As the judges in Trial Chamber One were fond of saying, the Special Court for Sierra Leone was an institution dedicated to finding the facts, and determining the truth or falsity of the charges against the accused. Making this task more difficult, however, was that communication at the Court frequently ran into problems. Sitting in the public gallery during the opening months of the trial, one of the most interesting features of courtroom encounters was, from my observations, their inconclusiveness. Cross-examination in particular was often an extremely laboured affair, counsel frequently failing to get straight answers to their questions. In this chapter I posit that these and other fact-finding difficulties stemmed in part from a cultural valorisation of furtiveness and dissimulation, complicated by other features of the social and cultural context, such as dissonant notions of space and time, inter-ethnic misunderstandings, orality, and the material poverty of many witnesses, not to mention problems of trauma and memory lapse.

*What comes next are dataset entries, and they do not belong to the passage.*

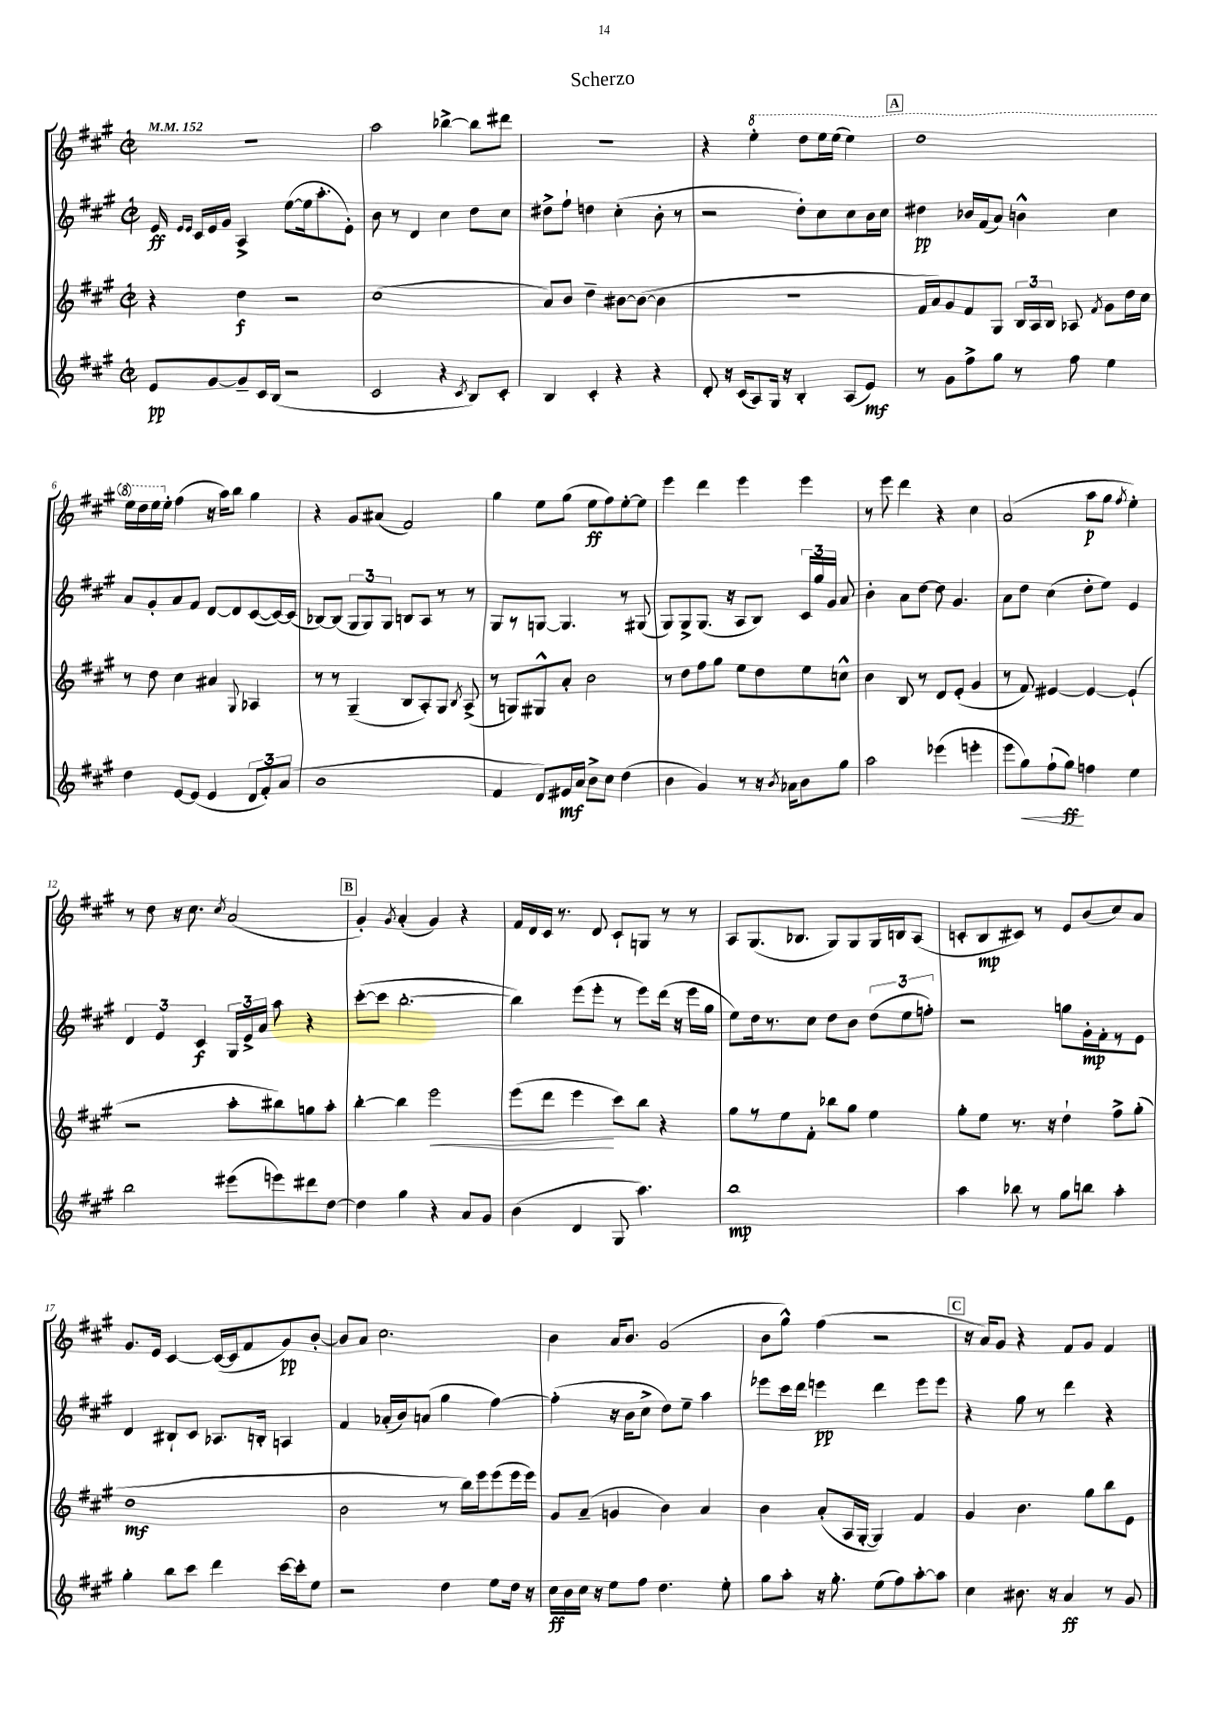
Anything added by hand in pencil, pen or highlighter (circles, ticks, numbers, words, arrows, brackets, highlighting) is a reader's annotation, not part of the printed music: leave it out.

**kern	**kern	**kern	**kern
*staff4	*staff3	*staff2	*staff1
*clefG2	*clefG2	*clefG2	*clefG2
*k[f#c#g#]	*k[f#c#g#]	*k[f#c#g#]	*k[f#c#g#]
*M2/2	*M2/2	*M2/2	*M2/2
*met(c|)	*met(c|)	*met(c|)	*met(c|)
*MM152	*MM152	*MM152	*MM152
8e	4r	16e	1r
.	.	16qqe	.
.	.	16qqe	.
.	.	16c#	.
[8g#	.	16e	.
.	.	16g#	.
8g#~]	4dd	4A^	.
16c#	.	.	.
(16B	.	.	.
2r	2r	([8ee	.
.	.	16ee]	.
.	.	8.aa'	.
.	.	8e')	.
=	=	=	=
2c#	(1cc#	8b	2aa
.	.	8r	.
.	.	4d	.
4r	.	4cc#	[4bb-^
8qc#	.	.	.
8B)	.	8dd	8bb-]
8c#'	.	8cc#	8ddd#
=	=	=	=
4B	8a)	8dd#^	1r
.	8b	8ff#`	.
4c#'	4dd~	4dd	.
4r	[8b#	(4cc#'	.
.	(8b#_	.	.
4r	4b#]	8b'	.
.	.	8r	.
=	=	=	=
8d'	1r	2r	4r
16r	.	.	.
(16c#	.	.	.
8A)	.	.	4eee'
16G#	.	.	.
16r	.	.	.
4B'	.	8dd')	8ddd
.	.	8cc#	16eee
.	.	.	(16eee
(8A	.	8cc#	4eee)
8e)	.	16b	.
.	.	16cc#	.
=	=	=	=
8r	16f#	4dd#	1ddd
.	16a)	.	.
8g#	8g#	.	.
8ff#^	8f#	16b-	.
.	.	(16f#	.
8gg#	8G#	8a)	.
8r	24B	4b^^	.
.	24A	.	.
.	24B	.	.
8ff#	8A-	.	.
.	8qf#	.	.
4ee	8g#	4cc#	.
.	16dd	.	.
.	16cc#	.	.
=	=	=	=
4dd	8r	8a	16eee
.	.	.	16ddd
.	8dd	8g#'	16eee
.	.	.	16ee'
[8e	4cc#	8a	(4ff#
(8e]	.	8f#	.
4e	4a#	[8d	16r
.	.	.	16aa)
.	.	8d]	8bb
.	8qqG#	.	.
12d	4A-	([8c#	4gg#
12f#')	.	.	.
.	.	16c#_)	.
(12a	.	.	.
.	.	(16c#]	.
=	=	=	=
1b	8r	[8B-)	4r
.	8r	(8B-]	.
.	(4G#~	12G#	8g#
.	.	12G#)	.
.	.	.	(8a#
.	.	12G#	.
.	8B	8B	2f#)
.	8A')	8A	.
.	8G#	8r	.
.	8qB	.	.
.	(8A^	8r	.
=	=	=	=
4f#	8r	8G#	4gg#
.	8G)	8r	.
8d)	8G#^^	[8G	8ee
16e#	8a'	4.G]	(8gg#
16a	.	.	.
8b^	2b	.	8ee
8cc#	.	.	8ff#)
(4dd	.	8r	[8ee'
.	.	(8G#	8ee]
=	=	=	=
4b	8r	8G#)	4eee
.	8dd	8G#^	.
4g#)	8ff#	(8.G#	4ddd
.	8gg#	.	.
.	.	16r	.
8r	8ee	8A	4eee
16r	8dd	8B)	.
8qb	.	.	.
16a-	.	.	.
8b	8ee	24c#	4eee
.	.	24gg#	.
.	.	24g#	.
8gg#	8cc^^	8a	.
=	=	=	=
2aa	4b	4b'	8r
.	.	.	8eee
.	8B	8a	4ddd
.	8r	[8dd	.
(4eee-	8d	8dd]	4r
.	(8e'	4.g#	.
4eee'	4g#	.	4cc#
=	=	=	=
8eee	8r	8a	(2a
8gg#)	8f#)	8dd	.
(8ff#`	[4e#	(4cc#	.
8gg#)	.	.	.
4ff	4e#_	8dd'	8aa
.	.	8ee)	8gg#
.	.	.	8qff#
4ee	(4e#`]	4e	4ee')
=	=	=	=
2bb	2r	6d	8r
.	.	.	8dd
.	.	6e	.
.	.	.	16r
.	.	.	8.cc#
.	.	6c#	.
.	.	.	8qcc#
(8eee#	8aa'	24G#	(2a
.	.	24e^	.
.	.	24a	.
8eee)	8bb#)	8aa	.
8ddd#	8gg	4r	.
[8dd	8aa'	.	.
=	=	=	=
4dd]	[4bb'	([8ccc#'	4g#')
.	.	8ccc#]	.
.	.	.	8qg#
4gg#	4bb]	[2.bb'	(4a'
4r	2eee	.	4g#)
8a	.	.	4r
8g#	.	.	.
=	=	=	=
(4b	(8eee	4bb])	16f#
.	.	.	16d
.	8ddd	.	16c#
.	.	.	8.r
4d	4eee	(8eee	.
.	.	8eee'	8d
8G#	8ccc#)	8r	8c#`
4.aa)	8bb	8eee)	8G
.	4r	(16ddd	8r
.	.	16r	.
.	.	16eee	8r
.	.	16gg#	.
=	=	=	=
1bb	8gg#	8ee)	8A
.	8r	16dd	(8.G#
.	.	8.r	.
.	8ee	.	.
.	.	.	8.B-
.	8f#'	8cc#	.
.	8bb-	8dd	8G#)
.	8gg#	8b	8G#
.	4ee	(12dd	16G#
.	.	.	16B
.	.	12ee	.
.	.	.	(8A
.	.	12ff')	.
=	=	=	=
4aa	8gg#'	2r	8c'
.	8ee	.	8B
8bb-	8.r	.	8c#)
8r	.	.	8r
.	16r	.	.
8gg#	4dd`	8gg	8e
8bb	.	16g#'	(8b
.	.	16f#'	.
4aa'	8ff#^	8r	8cc#)
.	(8gg#'	8e	8a
=	=	=	=
4gg#'	1dd	4d	8.g#
.	.	.	16e
8bb	.	8B#`	[4c#
8ccc#	.	8c#	.
4ddd	.	8.A-	(16c#_
.	.	.	16c#]
.	.	.	8f#
.	.	16B'	.
[16ccc#	.	4A	8g#)
16ccc#']	.	.	.
8ee	.	.	[8b'
=	=	=	=
2r	2b	4f#	8b]
.	.	.	8a
.	.	(16a-'	2.cc#
.	.	16b)	.
.	.	(8a	.
4dd	8r	4gg#	.
.	16bb)	.	.
.	16eee	.	.
8ee	(8eee	[4ff#)	.
16dd	16eee	.	.
16r	16eee)	.	.
=	=	=	=
16cc#	8g#	(4ff#']	4b
16b	.	.	.
16cc#	(8a~	.	.
16r	.	.	.
8ee	4g	16r	16a
.	.	16b	8.b
8ff#	.	8cc#^	.
4.dd	4b)	8dd)	(2g#
.	.	8ee~	.
.	4a	4aa	.
8ee'	.	.	.
=	=	=	=
8gg#	4b	8eee-	8b
8aa'	.	16ccc#	8gg#^^)
.	.	16ddd	.
16r	(8a'	4eee	(4ff#
8.gg#'	.	.	.
.	16A	.	.
.	[16G#'	.	.
(8ee	4G#])	4ddd	2r
8ff#)	.	.	.
[8aa'	4f#	8eee	.
8aa]	.	8eee	.
=	=	=	=
4cc#	4g#	4r	16r
.	.	.	16a)
.	.	.	8g#
8.b#	4.b	8gg#	4r
.	.	8r	.
16r	.	.	.
4a	.	4ddd	8f#
.	8gg#	.	8g#
8r	8bb	4r	4f#
8g#	8e	.	.
==	==	==	==
*-	*-	*-	*-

SECRECY AND AMBIGUITY IN SIERRA LEONE
The great German sociologist Georg Simmel thought that secrecy was one of mankind's greatest achievements (Simmel 1906, 462). A universal human attribute, secrecy was distributed differently in different types of society. In less developed societies, public offices were often enveloped in secrecy and mysticism, while private individuals, because they tended to live in close proximity to one another, were exposed to a great degree of public prying (Simmel 1906, 468). Secrecy was often used to protect groups that were immature or otherwise insecure, and in new societies, a select group would often establish its dominance by recourse to some secret or lie, which thereafter conferred solidarity and collective efficacy (Simmel 1906, 471, 446).